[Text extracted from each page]
:::::

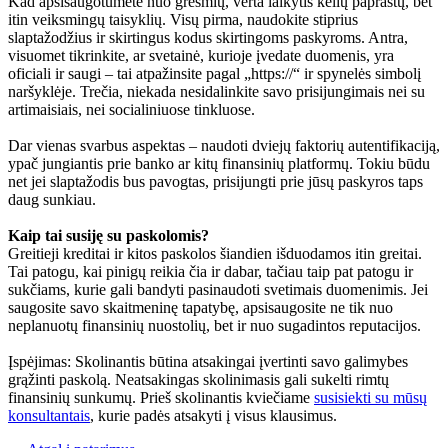
Kad apsisaugotumėte nuo grėsmių, verta laikytis kelių paprastų, bet
itin veiksmingų taisyklių. Visų pirma, naudokite stiprius
slaptažodžius ir skirtingus kodus skirtingoms paskyroms. Antra,
visuomet tikrinkite, ar svetainė, kurioje įvedate duomenis, yra
oficiali ir saugi – tai atpažinsite pagal „https://“ ir spynelės simbolį
naršyklėje. Trečia, niekada nesidalinkite savo prisijungimais nei su
artimaisiais, nei socialiniuose tinkluose.
Dar vienas svarbus aspektas – naudoti dviejų faktorių autentifikaciją,
ypač jungiantis prie banko ar kitų finansinių platformų. Tokiu būdu
net jei slaptažodis bus pavogtas, prisijungti prie jūsų paskyros taps
daug sunkiau.
Kaip tai susiję su paskolomis?
Greitieji kreditai ir kitos paskolos šiandien išduodamos itin greitai.
Tai patogu, kai pinigų reikia čia ir dabar, tačiau taip pat patogu ir
sukčiams, kurie gali bandyti pasinaudoti svetimais duomenimis. Jei
saugosite savo skaitmeninę tapatybę, apsisaugosite ne tik nuo
neplanuotų finansinių nuostolių, bet ir nuo sugadintos reputacijos.
Įspėjimas: Skolinantis būtina atsakingai įvertinti savo galimybes
grąžinti paskolą. Neatsakingas skolinimasis gali sukelti rimtų
finansinių sunkumų. Prieš skolinantis kviečiame
susisiekti su mūsų
konsultantais
, kurie padės atsakyti į visus klausimus.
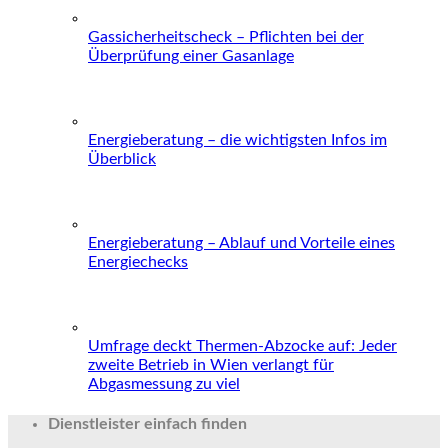
Gassicherheitscheck – Pflichten bei der
Überprüfung einer Gasanlage
Energieberatung – die wichtigsten Infos im
Überblick
Energieberatung – Ablauf und Vorteile eines
Energiechecks
Umfrage deckt Thermen-Abzocke auf: Jeder
zweite Betrieb in Wien verlangt für
Abgasmessung zu viel
Dienstleister einfach finden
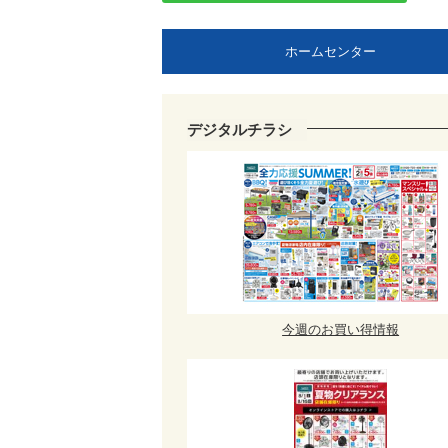
ホームセンター
デジタルチラシ
今週のお買い得情報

:::::

Retype every line of text in the listing above without alteration, omitting the pictures from your answer.

Kad apsisaugotumėte nuo grėsmių, verta laikytis kelių paprastų, bet
itin veiksmingų taisyklių. Visų pirma, naudokite stiprius
slaptažodžius ir skirtingus kodus skirtingoms paskyroms. Antra,
visuomet tikrinkite, ar svetainė, kurioje įvedate duomenis, yra
oficiali ir saugi – tai atpažinsite pagal „https://“ ir spynelės simbolį
naršyklėje. Trečia, niekada nesidalinkite savo prisijungimais nei su
artimaisiais, nei socialiniuose tinkluose.
Dar vienas svarbus aspektas – naudoti dviejų faktorių autentifikaciją,
ypač jungiantis prie banko ar kitų finansinių platformų. Tokiu būdu
net jei slaptažodis bus pavogtas, prisijungti prie jūsų paskyros taps
daug sunkiau.
Kaip tai susiję su paskolomis?
Greitieji kreditai ir kitos paskolos šiandien išduodamos itin greitai.
Tai patogu, kai pinigų reikia čia ir dabar, tačiau taip pat patogu ir
sukčiams, kurie gali bandyti pasinaudoti svetimais duomenimis. Jei
saugosite savo skaitmeninę tapatybę, apsisaugosite ne tik nuo
neplanuotų finansinių nuostolių, bet ir nuo sugadintos reputacijos.
Įspėjimas: Skolinantis būtina atsakingai įvertinti savo galimybes
grąžinti paskolą. Neatsakingas skolinimasis gali sukelti rimtų
finansinių sunkumų. Prieš skolinantis kviečiame
susisiekti su mūsų
konsultantais
, kurie padės atsakyti į visus klausimus.
Gassicherheitscheck – Pflichten bei der
Überprüfung einer Gasanlage
Energieberatung – die wichtigsten Infos im
Überblick
Energieberatung – Ablauf und Vorteile eines
Energiechecks
Umfrage deckt Thermen-Abzocke auf: Jeder
zweite Betrieb in Wien verlangt für
Abgasmessung zu viel
Dienstleister einfach finden
ホームセンター
デジタルチラシ
今週のお買い得情報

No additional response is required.